Sekeluarnya Budiman dari rumah sakit, Wiwid hanya diam di rumah menemani serta mengurus sang suami. Ia tidak ikut dalam pertemuan tim Inti dengan vendor Bimbel terpilih, bahkan perempuan yang gemar memasak itu memilih libur berjualan lauk. Cing dan Cang Arif datang menjenguk, mereka membawakan cukup banyak bahan-bahan masakan berikut uang sebesar lima ratus ribu. Kebaikan paman dan bibinya itu, sering Wiwid jadikan contoh saat ia menasihati ketiga buah hatinya.

“Contoh tuh, Ncing sama Ncang! Enggak pernah pelit. Sama siapa aja, bantu! Makanya enggak pernah susah! Lancar kaya aer rezekinya!” ucap Wiwid suatu ketika. Iqbal, sang putra tengah yang memang paling senang bercanda, malah menimpali dengan kalimat yang membuat orangtuanya menggeleng.

“Berarti Emak sama Bapak dulunya pelit kali, ye? Makanya enggak kaya-kaya!” celetuk siswa kelas XII yang mendamba untuk kuliah di Perguruan Tinggi Negeri di wilayah Depok atau pun Bogor. Saat itu reaksi Wiwid hanyalah menggoyang-goyangkan kepala sang buah hati dengan gemas sambil tertawa.

“Mak, Imam berangkat, ya! Motor Imam pake, ya Mak?” Suara Imam mengembalikan kembara pikiran sang bunda ke ruang makan.

“Gantenglu, Mam!” ucap Wiwid seraya menyodorkan punggung telapak tangan pada sang sulung yang sudah rapi, mengenakan setelan kemeja putih, dan celana pantalon hitam.

“Anak Bapaknya, toh?” timpal Budiman yang sudah terlihat segar dan mulai bisa bercanda. Saat putranya mencium tangan, ayah yang bangga itu memberi pelukan erat. Sedikit serak suaranya saat berkata, “Bismillah, sukses kamu, Nak.”

Wiwid merasakan tenggorokannya tersumbat gumpalan besar haru. Ia mengantar Imam hingga pagar halaman rumah dan baru kembali ke dalam setelah putranya berbelok di ujung gang.

“Makan siang, Abang mau nasi apa lontong lagi?” tanya Wiwid setelah berada di ruang makan. Dian, sang putri bungsu yang menjawab penuh semangat, “Aku lontong!”

“Masih ada lontongnya?” tanya Budiman.

“Masih.”

“Yo, wis! Lontong ae, biar kamu ndak usah masak nasi. Sisakan buat Imam, dia suka lontong sayurnya!”

“Wiwid bikin banyak, kok!

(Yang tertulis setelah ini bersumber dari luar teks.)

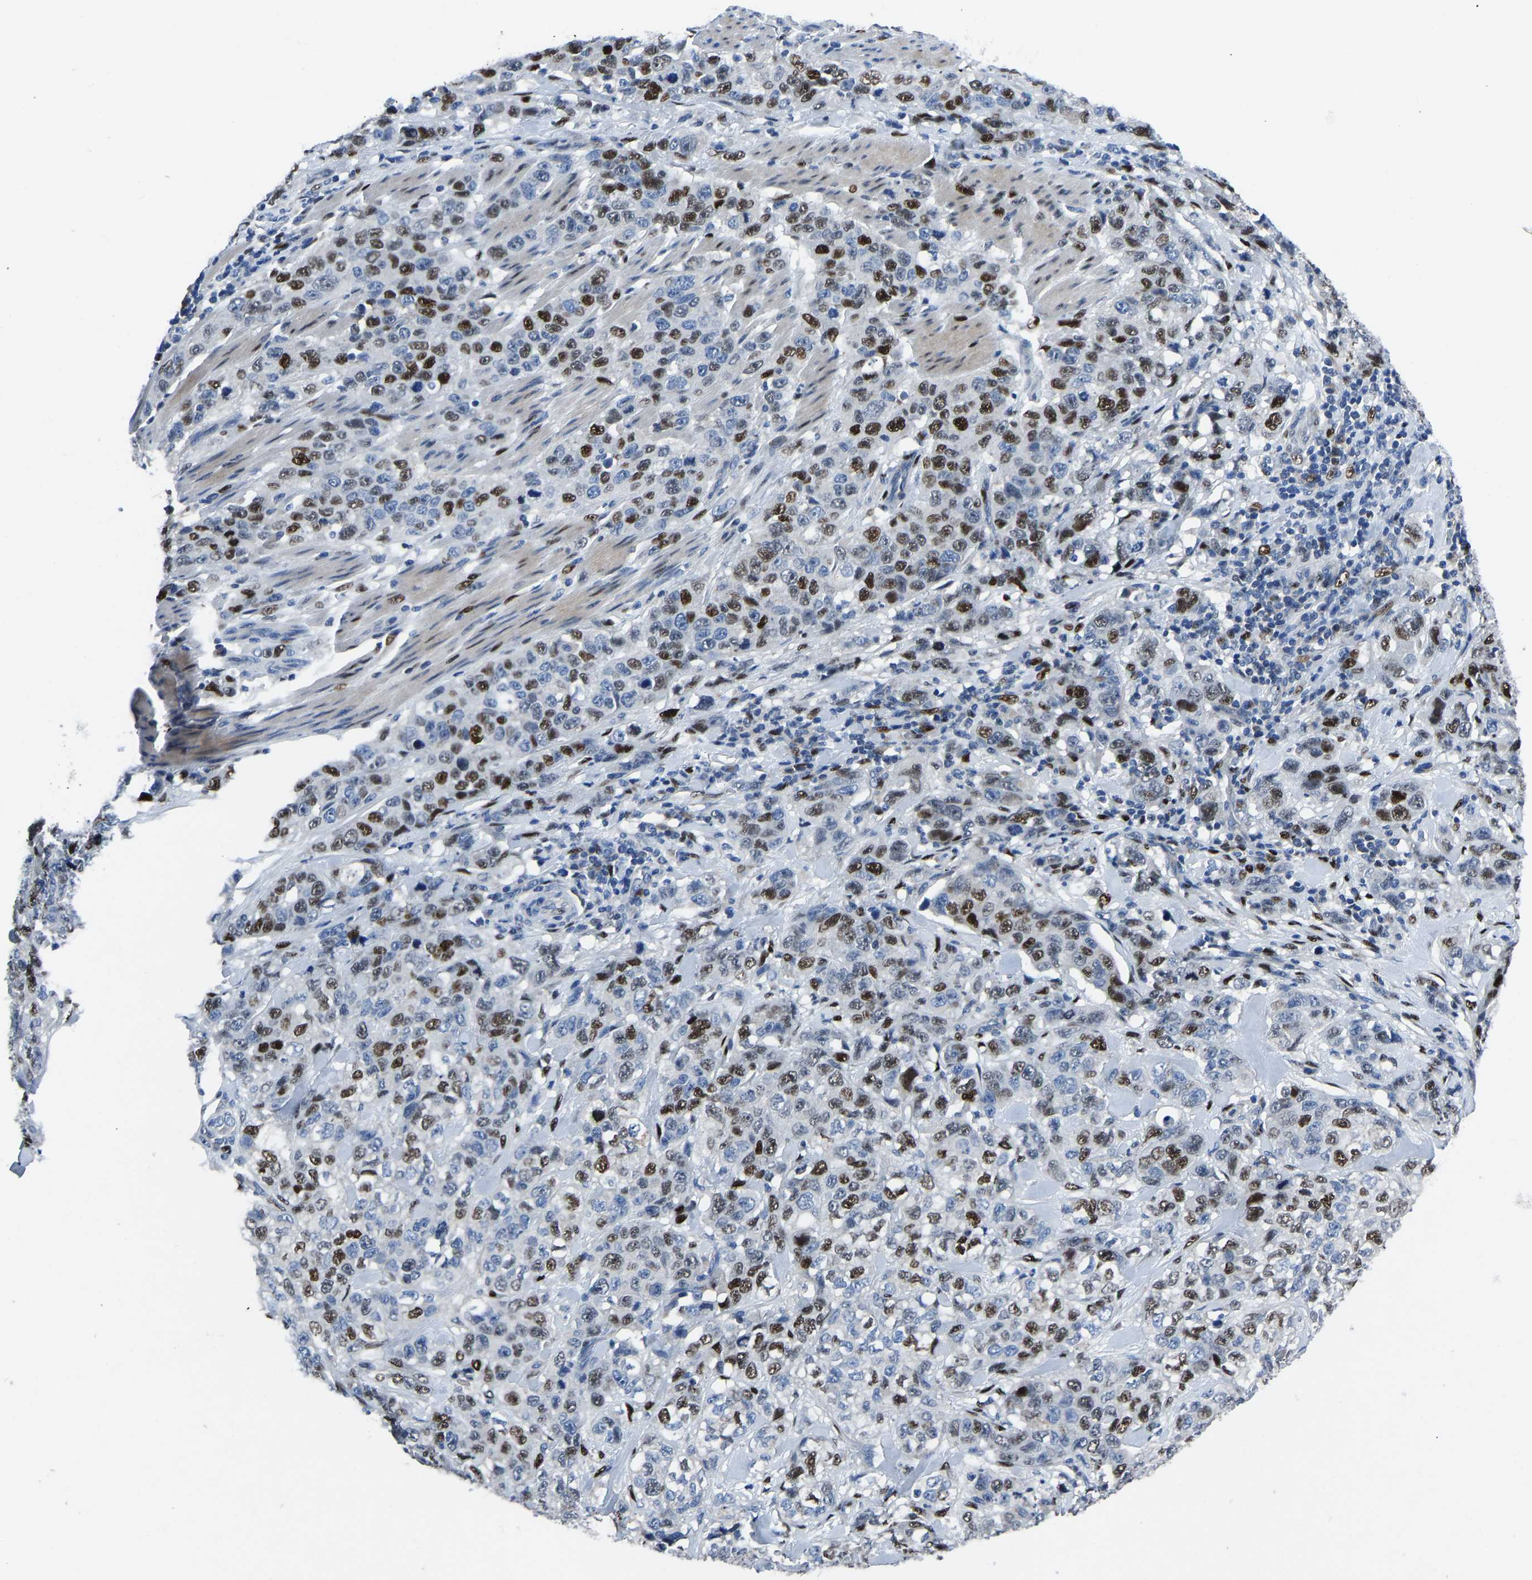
{"staining": {"intensity": "moderate", "quantity": "25%-75%", "location": "nuclear"}, "tissue": "stomach cancer", "cell_type": "Tumor cells", "image_type": "cancer", "snomed": [{"axis": "morphology", "description": "Adenocarcinoma, NOS"}, {"axis": "topography", "description": "Stomach"}], "caption": "Immunohistochemistry (IHC) of stomach cancer (adenocarcinoma) demonstrates medium levels of moderate nuclear positivity in about 25%-75% of tumor cells.", "gene": "EGR1", "patient": {"sex": "male", "age": 48}}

Bisa buat sampe malem.”

Sabtu pagi di hari itu, langsung saja terasa sedikit lebih sepi karena satu anggota keluarga sudah mulai kuliah. Namun, Wiwid bahagia karena suaminya sudah sehat lagi. Tadi pagi, ia baru menyadari bahwa ada satu jerawat tepat di ujung hidung. Selama beberapa hari belakangan, perempuan yang selalu berpenampilan sporty itu bahkan lupa becermin. Fokusnya hanya pada suami, anak-anak, dan urusan rumah.

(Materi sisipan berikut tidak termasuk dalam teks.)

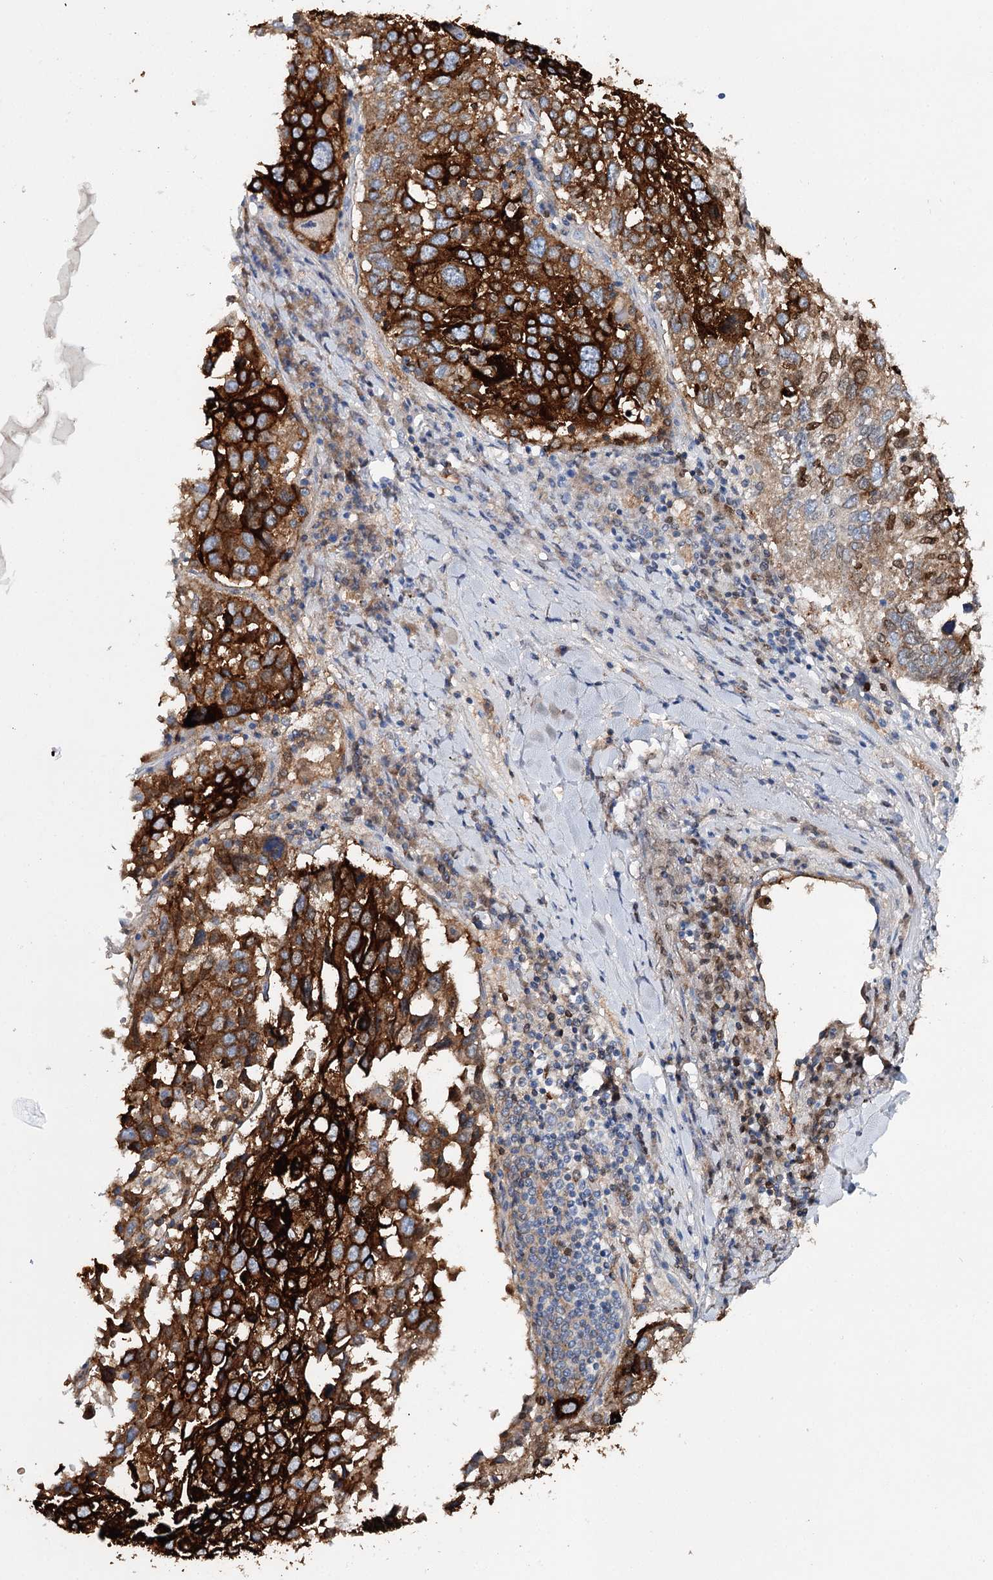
{"staining": {"intensity": "strong", "quantity": ">75%", "location": "cytoplasmic/membranous"}, "tissue": "lung cancer", "cell_type": "Tumor cells", "image_type": "cancer", "snomed": [{"axis": "morphology", "description": "Squamous cell carcinoma, NOS"}, {"axis": "topography", "description": "Lung"}], "caption": "Protein expression analysis of human lung cancer reveals strong cytoplasmic/membranous staining in about >75% of tumor cells.", "gene": "CEACAM8", "patient": {"sex": "male", "age": 65}}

Sekarang setelah semuanya kembali normal, Wiwid punya waktu, atau lebih tepatnya punya minat untuk mengecek ponsel. Ada seratusan chat di grup Angkatan dan ada puluhan chat lainnya di grup orangtua murid kelas XII IPS E. Memanjat dan membacanya, membuat sang Humas Angkatan 1223 itu menggeleng.

Ada udangan sosialisasi Bimbingan Belajar yang akan diadakan hari Senin nanti yang dikirim oleh Pak Raja. Alih-alih memberi konfirmasi kehadiran seperti yang beberapa orang pengurus lakukan, Hanum malah mengirimkan foto beserta titik kordinat sebuah kafe baru. Ia juga mengirimkan beberapa foto menu restoran tersebut. Tentu saja, teman-teman dekat Wakil Ketua itu riuh menimpali dengan obrolan tentang rencana pergi ke sana. Konyolnya lagi, Hesti malah memberi usul untuk berkunjung di tanggal dan jam yang sama dengan pelaksanaan sosialisasi Bimbel. Mungkin, niatnya cuma bercanda, namun tidak pada tempatnya.

Khawatir, undangan penting menjadi tidak terbaca, Wiwid pun, mengirim ulang undangan dari Pak Raja ke grup, lalu membuat kalimat singkat, meminta kehadiran seluruh pengurus di acara penting tersebut. Ia juga melakukan hal yang sama di grup kelas XII E walau Amanda yang menjabat sebagai Ketua Korlas. Kurang dari lima menit setelah Wiwid melakukan aksi tersebut, ponselnya bordering.

“Haiii, Bu Humas! Sudah sehat? Sudah dong, ya!” Amanda membuka percakapan telepon.

“Yang sakit suami gue.”

“Oh iya, ya! Eh, Mbak! Itu di grup becanda, looh. Enggak beneran! Masa iya, mau makan-makan pas ada pertemuan? Disangka ngeboikot nanti!”

“Becandanya jangan nutupin pengumuman penting, dong!”